Data listing:
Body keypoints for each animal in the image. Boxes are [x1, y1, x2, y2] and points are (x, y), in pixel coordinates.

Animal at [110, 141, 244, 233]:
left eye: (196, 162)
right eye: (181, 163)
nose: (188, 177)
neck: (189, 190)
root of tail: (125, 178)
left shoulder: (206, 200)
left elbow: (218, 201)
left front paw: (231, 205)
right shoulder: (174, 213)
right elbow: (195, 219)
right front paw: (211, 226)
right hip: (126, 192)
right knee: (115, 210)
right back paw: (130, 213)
* * *
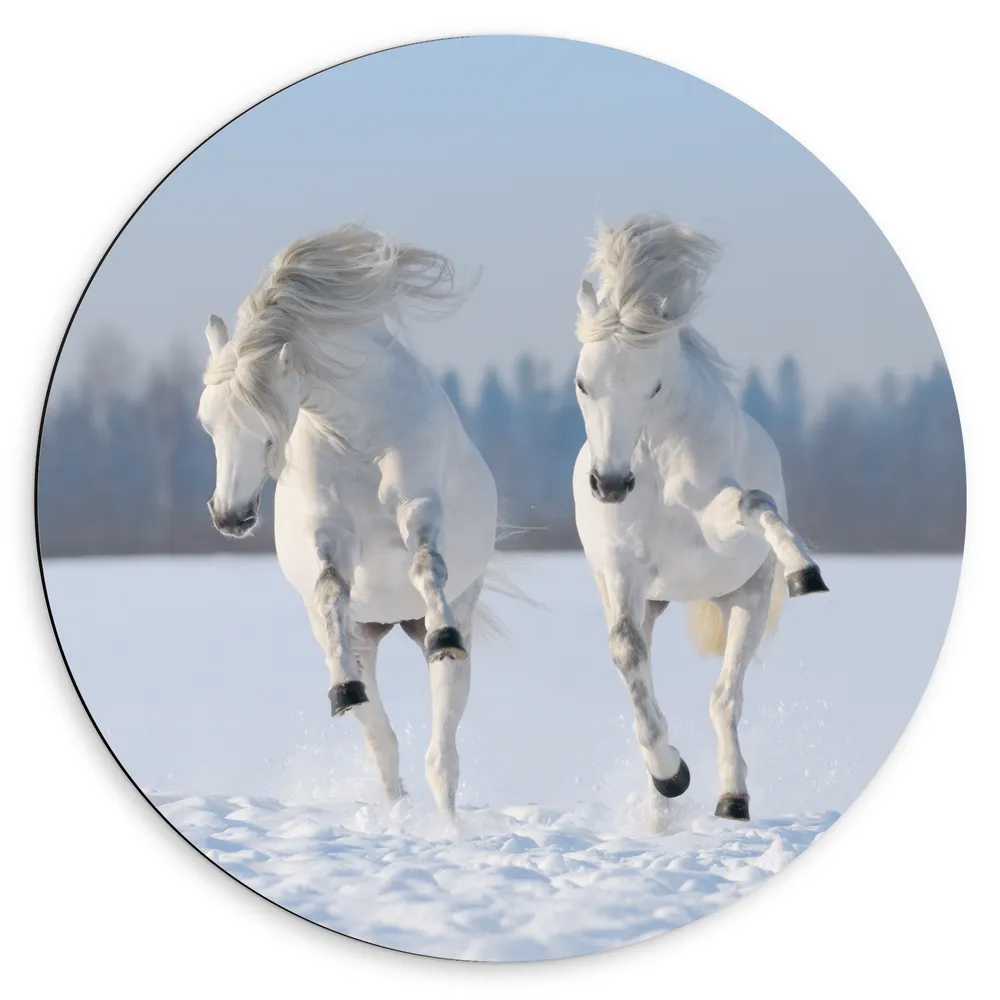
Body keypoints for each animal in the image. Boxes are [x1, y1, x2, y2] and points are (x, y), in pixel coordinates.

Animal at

Exercise prompt: Your task is to retype the entries verbatim, starting with the line that holds "nose: (188, 177)" and stopping after the line that holds "right back paw: (130, 213)".

Solution to this exercise:
nose: (188, 177)
neck: (189, 190)
root of tail: (125, 178)
left shoulder: (206, 200)
left elbow: (218, 201)
left front paw: (231, 205)
right shoulder: (174, 213)
right elbow: (195, 219)
right front paw: (211, 226)
right hip: (126, 192)
right knee: (115, 210)
right back paw: (130, 213)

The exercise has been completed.